*Problem details*:
Of all the lines in the entries below, give again exactly those starting at the line containing "va entamar una ch" and ending at the line containing "Llaboral, Centru d’Arte y Creación Industr", both ends included, and no others.

(Extracted data entries)
==*==

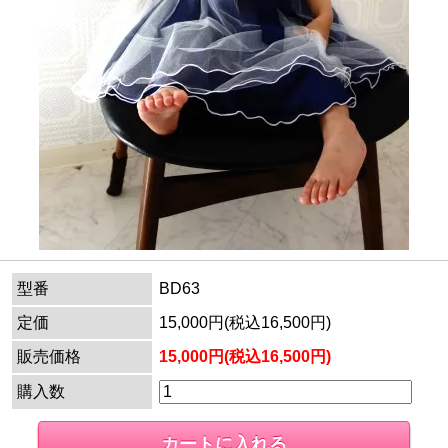
型番
BD63
定価
15,000円(税込16,500円)
販売価格
15,000円(税込16,500円)
購入数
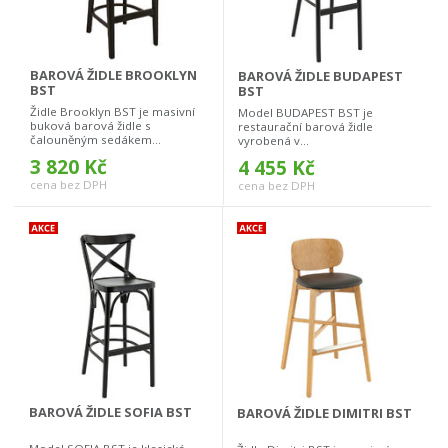
BAROVÁ ŽIDLE BROOKLYN
BAROVÁ ŽIDLE BUDAPEST
BST
BST
Židle Brooklyn BST je masivní
Model BUDAPEST BST je
buková barová židle s
restaurační barová židle
čalouněným sedákem...
vyrobená v...
3 820 Kč
4 455 Kč
cena bez DPH
cena bez DPH
BAROVÁ ŽIDLE SOFIA BST
BAROVÁ ŽIDLE DIMITRI BST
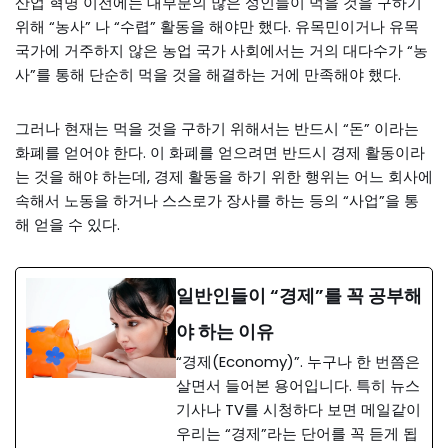
산업 혁명 이전에는 대부분의 많은 성인들이 먹을 것을 구하기
위해 “농사” 나 “수렵” 활동을 해야만 했다. 유목민이거나 유목
국가에 거주하지 않은 농업 국가 사회에서는 거의 대다수가 “농
사”를 통해 단순히 먹을 것을 해결하는 거에 만족해야 했다.
그러나 현재는 먹을 것을 구하기 위해서는 반드시 “돈” 이라는
화폐를 얻어야 한다. 이 화폐를 얻으려면 반드시 경제 활동이라
는 것을 해야 하는데, 경제 활동을 하기 위한 행위는 어느 회사에
속해서 노동을 하거나 스스로가 장사를 하는 등의 “사업”을 통
해 얻을 수 있다.
일반인들이 “경제”를 꼭 공부해
야 하는 이유
“경제(Economy)”. 누구나 한 번쯤은
살면서 들어본 용어입니다. 특히 뉴스
기사나 TV를 시청하다 보면 메일같이
우리는 “경제”라는 단어를 꼭 듣게 됩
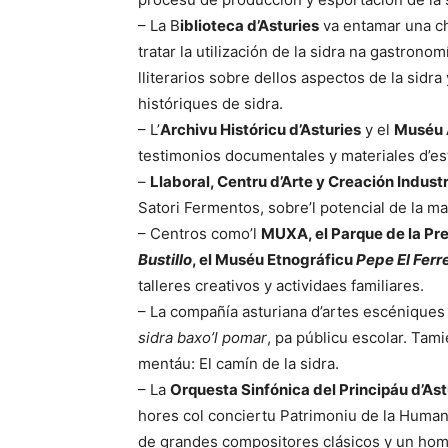
– La B
iblioteca d’Asturies
va entamar una ch
tratar la utilización de la sidra na gastrono
lliterarios sobre dellos aspectos de la sidr
históriques de sidra.
– L’
Archivu Históricu d’Asturies
y el
Muséu 
testimonios documentales y materiales d’est
–
Llaboral, Centru d’Arte y Creación Industr
Satori Fermentos, sobre’l potencial de la m
– Centros como’l
MUXA, el Parque de la Pre
Bustillo
, el Muséu Etnográficu
Pepe El Ferr
talleres creativos y actividaes familiares.
– La compañía asturiana d’artes escénique
sidra baxo’l pomar
, pa públicu escolar. Ta
mentáu: El camín de la sidra.
– La
Orquesta Sinfónica del Principáu d’As
hores col conciertu Patrimoniu de la Humani
de grandes compositores clásicos y un home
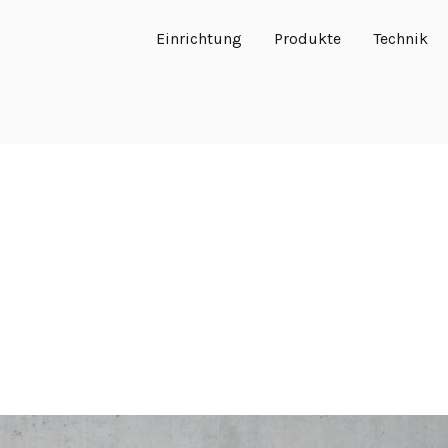
Einrichtung
Produkte
Technik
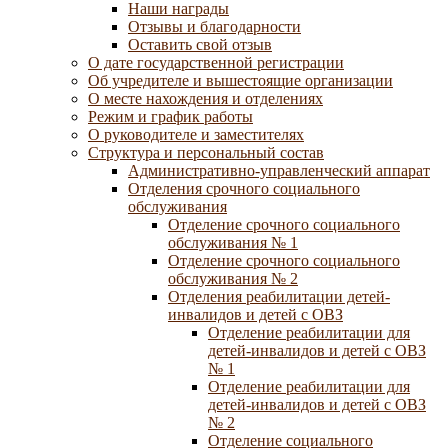
Наши награды
Отзывы и благодарности
Оставить свой отзыв
О дате государственной регистрации
Об учредителе и вышестоящие организации
О месте нахождения и отделениях
Режим и график работы
О руководителе и заместителях
Структура и персональный состав
Административно-управленческий аппарат
Отделения срочного социального
обслуживания
Отделение срочного социального
обслуживания № 1
Отделение срочного социального
обслуживания № 2
Отделения реабилитации детей-
инвалидов и детей с ОВЗ
Отделение реабилитации для
детей-инвалидов и детей с ОВЗ
№ 1
Отделение реабилитации для
детей-инвалидов и детей с ОВЗ
№ 2
Отделение социального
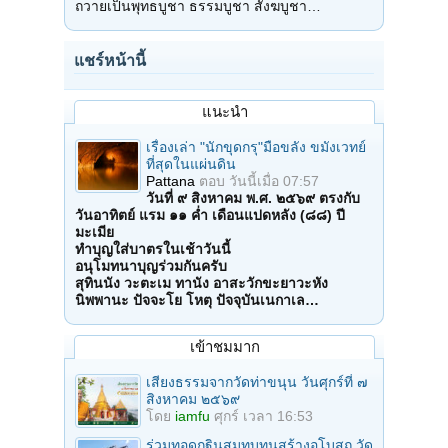
ถวายเป็นพุทธบูชา ธรรมบูชา สังฆบูชา…
แชร์หน้านี้
แนะนำ
เรื่องเล่า "นักขุดกรุ"มือขลัง ขมังเวทย์
ที่สุดในแผ่นดิน
Pattana
ตอบ
วันนี้เมื่อ 07:57
วันที่ ๙ สิงหาคม พ.ศ. ๒๕๖๙ ตรงกับ
วันอาทิตย์ แรม ๑๑ ค่ำ เดือนแปดหลัง (๘๘) ปี
มะเมีย
ทำบุญใส่บาตรในเช้าวันนี้
อนุโมทนาบุญร่วมกันครับ
สุทินนัง วะตะเม ทานัง อาสะวักขะยาวะหัง
นิพพานะ ปัจจะโย โหตุ ปัจจุบันเนกาเล…
เข้าชมมาก
เสียงธรรมจากวัดท่าขนุน วันศุกร์ที่ ๗
สิงหาคม ๒๕๖๙
โดย
iamfu
ศุกร์ เวลา 16:53
ร่วมทอดกฐินสมทบทุนสร้างอุโบสถ วัด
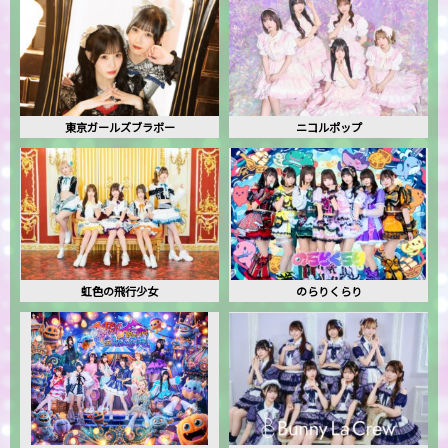
東京ガールズブラボー
ニコルポップ
虹色の飛行少女
のらりくらり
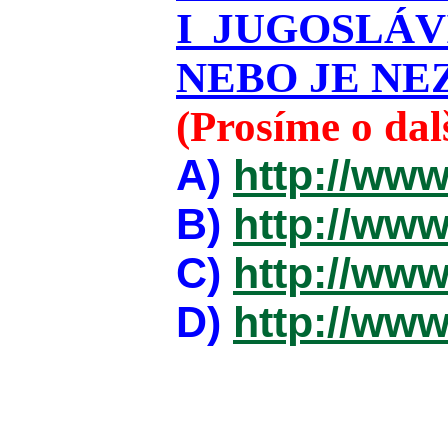
I JUGOSLÁ
NEBO JE NEZ
(Prosíme o da
A)
http://www
B)
http://www
C)
http://www
D)
http://www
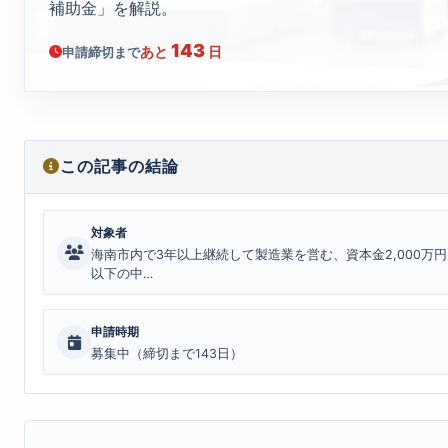
補助金」を解説。
143
あと
日
申請締切まで
この記事の結論
対象者
海南市内で3年以上継続して製造業を営む、資本金2,000万円
以下の中…
申請時期
募集中（締切まで143日）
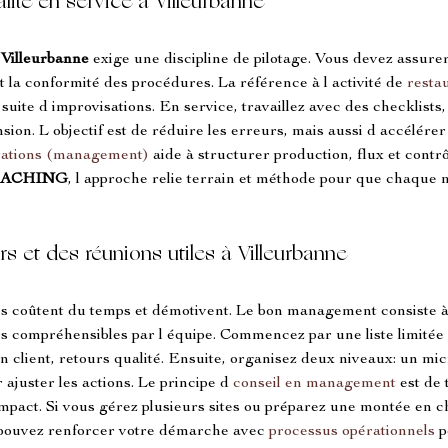
alité en service à Villeurbanne
 Villeurbanne
 exige une discipline de pilotage. Vous devez assurer
et la conformité des procédures. La référence à l activité de 
restau
suite d improvisations. En service, travaillez avec des checklists,
nsion. L objectif est de réduire les erreurs, mais aussi d accélérer
rations (management)
 aide à structurer production, flux et contrô
OACHING
, l approche relie terrain et méthode pour que chaque 
rs et des réunions utiles à Villeurbanne
ces coûtent du temps et démotivent. Le bon management consiste à t
rs compréhensibles par l équipe. Commencez par une liste limitée 
on client, retours qualité. Ensuite, organisez deux niveaux: un mi
 ajuster les actions. Le principe d 
conseil en management
 est de 
l impact. Si vous gérez plusieurs sites ou préparez une montée en 
s pouvez renforcer votre démarche avec 
processus opérationnels
 p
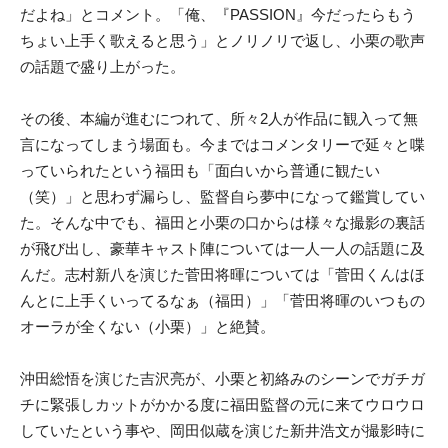
だよね」とコメント。「俺、『PASSION』今だったらもう
ちょい上手く歌えると思う」とノリノリで返し、小栗の歌声
の話題で盛り上がった。
その後、本編が進むにつれて、所々2人が作品に観入って無
言になってしまう場面も。今まではコメンタリーで延々と喋
っていられたという福田も「面白いから普通に観たい
（笑）」と思わず漏らし、監督自ら夢中になって鑑賞してい
た。そんな中でも、福田と小栗の口からは様々な撮影の裏話
が飛び出し、豪華キャスト陣については一人一人の話題に及
んだ。志村新八を演じた菅田将暉については「菅田くんはほ
んとに上手くいってるなぁ（福田）」「菅田将暉のいつもの
オーラが全くない（小栗）」と絶賛。
沖田総悟を演じた吉沢亮が、小栗と初絡みのシーンでガチガ
チに緊張しカットがかかる度に福田監督の元に来てウロウロ
していたという事や、岡田似蔵を演じた新井浩文が撮影時に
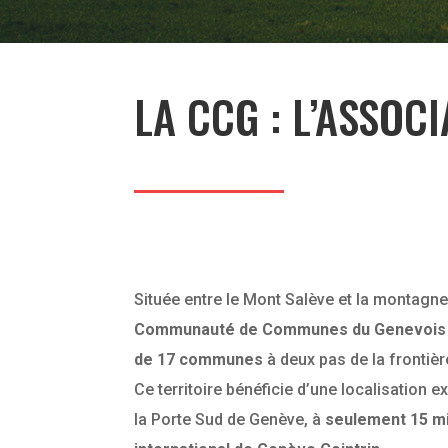
LA CCG : L’ASSOC
Située entre le Mont Salève et la montagn
Communauté de Communes du Genevois (C
de 17 communes
à deux pas de la frontièr
Ce territoire bénéficie d’une localisation ex
la Porte Sud de Genève, à
seulement 15 mi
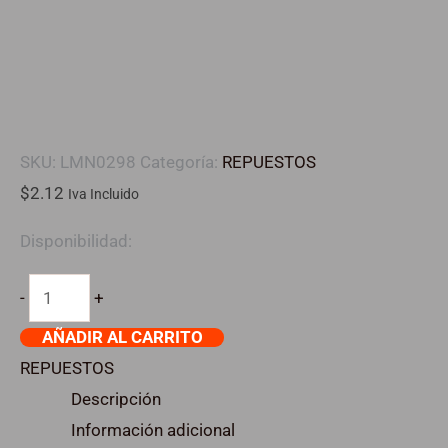
cantidad
SKU:
LMN0298
Categoría:
REPUESTOS
$
2.12
Iva Incluido
Disponibilidad:
-
+
AÑADIR AL CARRITO
REPUESTOS
Descripción
Información adicional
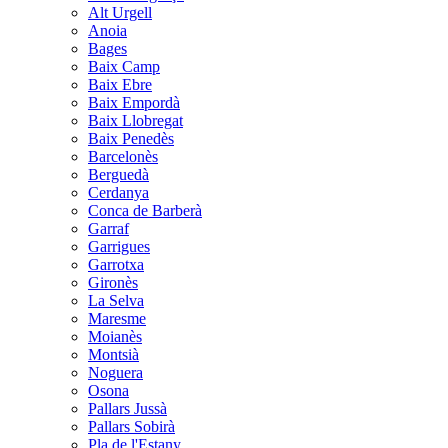
Alt Urgell
Anoia
Bages
Baix Camp
Baix Ebre
Baix Empordà
Baix Llobregat
Baix Penedès
Barcelonès
Berguedà
Cerdanya
Conca de Barberà
Garraf
Garrigues
Garrotxa
Gironès
La Selva
Maresme
Moianès
Montsià
Noguera
Osona
Pallars Jussà
Pallars Sobirà
Pla de l'Estany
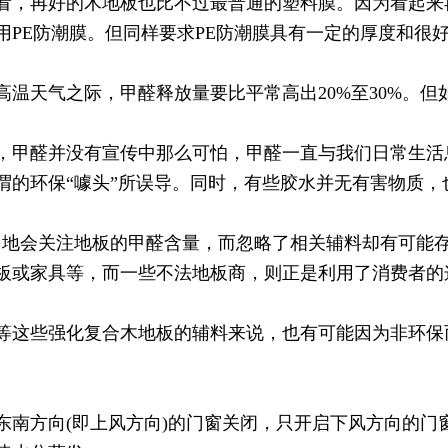
，再好的木地板也比不过最普通的塑料膜。因为看起来
用PE防潮膜。但同样要求PE防潮膜具有一定的厚度和很
天气之际，甲醛释放量要比平常高出20%至30%。但
甲醛并没有宣传中那么可怕，甲醛一直与我们日常生活
谓的环保“噱头”所误导。同时，有些胶水并无有害物质，
会关注地板的甲醛含量，而忽略了相关辅料却有可能存
板或家具等，而一些不法地板商，则正是利用了消费者的
这些强化复合木地板的辅料来说，也有可能因为非环保
方向(即上风方向)的门窗关闭，只开启下风方向的门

==*==

*Answer*:
va entamar una ch
tratar la utilización de la sidra na gastrono
lliterarios sobre dellos aspectos de la sidr
históriques de sidra.
– L’
Archivu Históricu d’Asturies
y el
Muséu 
testimonios documentales y materiales d’est
–
Llaboral, Centru d’Arte y Creación Industr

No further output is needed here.